There are three types of influenza virus: A, B and C. Influenza A viruses are found in humans and animals, whereas B and C are found only in humans. The C type virus is rare and usually causes a very mild disease and therefore is not covered by currently available vaccines. The B type virus is often limited to local outbreaks (20% of influenza cases) and their surface proteins are considered to be relatively stable.
Influenza type A viruses are the most common and are considered to be the major cause for widespread epidemics and pandemics. This is due to the frequent changes in their surface proteins which the human immune system recognizes as foreign antigens.

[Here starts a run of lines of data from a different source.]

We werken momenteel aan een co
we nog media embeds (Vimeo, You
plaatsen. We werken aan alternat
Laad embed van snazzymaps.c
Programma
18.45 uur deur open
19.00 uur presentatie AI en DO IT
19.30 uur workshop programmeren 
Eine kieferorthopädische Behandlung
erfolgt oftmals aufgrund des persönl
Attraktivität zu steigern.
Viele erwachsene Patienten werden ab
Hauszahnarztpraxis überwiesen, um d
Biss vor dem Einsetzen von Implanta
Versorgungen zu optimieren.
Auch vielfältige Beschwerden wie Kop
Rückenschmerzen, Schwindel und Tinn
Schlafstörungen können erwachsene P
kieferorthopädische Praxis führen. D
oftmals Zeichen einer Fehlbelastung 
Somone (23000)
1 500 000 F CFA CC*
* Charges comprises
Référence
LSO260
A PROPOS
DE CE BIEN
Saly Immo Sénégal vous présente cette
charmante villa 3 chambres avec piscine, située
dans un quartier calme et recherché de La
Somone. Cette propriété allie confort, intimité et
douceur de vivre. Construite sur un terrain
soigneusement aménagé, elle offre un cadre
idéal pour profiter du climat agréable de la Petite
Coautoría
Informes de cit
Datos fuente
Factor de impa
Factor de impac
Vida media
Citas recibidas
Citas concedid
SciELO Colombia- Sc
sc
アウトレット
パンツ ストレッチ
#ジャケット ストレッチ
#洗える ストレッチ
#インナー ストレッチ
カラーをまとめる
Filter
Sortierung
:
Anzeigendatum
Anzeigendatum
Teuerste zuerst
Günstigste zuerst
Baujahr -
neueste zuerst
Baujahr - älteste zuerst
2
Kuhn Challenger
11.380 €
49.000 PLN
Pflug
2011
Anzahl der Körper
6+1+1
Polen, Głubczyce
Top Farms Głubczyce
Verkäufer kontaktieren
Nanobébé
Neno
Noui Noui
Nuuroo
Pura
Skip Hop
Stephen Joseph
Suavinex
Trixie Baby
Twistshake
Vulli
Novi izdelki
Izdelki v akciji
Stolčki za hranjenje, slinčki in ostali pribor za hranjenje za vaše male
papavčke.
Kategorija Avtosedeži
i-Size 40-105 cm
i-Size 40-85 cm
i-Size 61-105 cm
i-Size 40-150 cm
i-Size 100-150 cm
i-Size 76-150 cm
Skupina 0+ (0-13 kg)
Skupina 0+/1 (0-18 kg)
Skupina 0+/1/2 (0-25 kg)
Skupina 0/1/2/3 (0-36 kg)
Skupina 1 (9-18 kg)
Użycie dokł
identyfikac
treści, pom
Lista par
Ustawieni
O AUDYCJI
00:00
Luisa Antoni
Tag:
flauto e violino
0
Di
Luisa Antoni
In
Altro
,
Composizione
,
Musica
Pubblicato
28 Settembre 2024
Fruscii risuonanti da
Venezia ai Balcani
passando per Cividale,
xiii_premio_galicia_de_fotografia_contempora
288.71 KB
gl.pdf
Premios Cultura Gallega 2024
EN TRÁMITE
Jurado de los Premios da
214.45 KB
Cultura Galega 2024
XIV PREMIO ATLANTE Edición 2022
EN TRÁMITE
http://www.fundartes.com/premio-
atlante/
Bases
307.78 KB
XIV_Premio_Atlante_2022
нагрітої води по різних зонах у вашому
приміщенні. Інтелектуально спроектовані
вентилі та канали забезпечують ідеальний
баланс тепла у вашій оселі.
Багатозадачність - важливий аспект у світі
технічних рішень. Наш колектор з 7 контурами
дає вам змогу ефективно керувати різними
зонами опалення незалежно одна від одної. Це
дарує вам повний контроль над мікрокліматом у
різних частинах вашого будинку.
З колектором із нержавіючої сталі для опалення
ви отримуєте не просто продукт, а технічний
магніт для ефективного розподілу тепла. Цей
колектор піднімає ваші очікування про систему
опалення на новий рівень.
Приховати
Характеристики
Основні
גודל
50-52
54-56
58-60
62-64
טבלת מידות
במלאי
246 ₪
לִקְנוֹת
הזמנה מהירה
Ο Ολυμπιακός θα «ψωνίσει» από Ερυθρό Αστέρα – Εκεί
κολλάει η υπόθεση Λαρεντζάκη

Minor changes in the surface proteins of the virus are termed "antigenic drifts", while major changes in one or both of the surface proteins are known as "antigenic shifts". The greater the change in the surface proteins is, the less effective the body's immune defense (resulting from previous influenza infections) and current vaccines.
Influenza viruses are species dependent (bird flu, swine flu, equine flu etc.) while the migratory birds serve as the reservoir for influenza strains. Antigenic drifts and shifts trigger seasonal epidemics or even a worldwide pandemic of influenza, such as occurred in 1918, 1957, 1968, 1976, 1977 and 1997 (Spanish, Asian, Hong Kong, Swine, Russian and Avian Flu, respectively). Pandemics happen every 10-30 years following a major antigenic shift resulting from a cross species infection.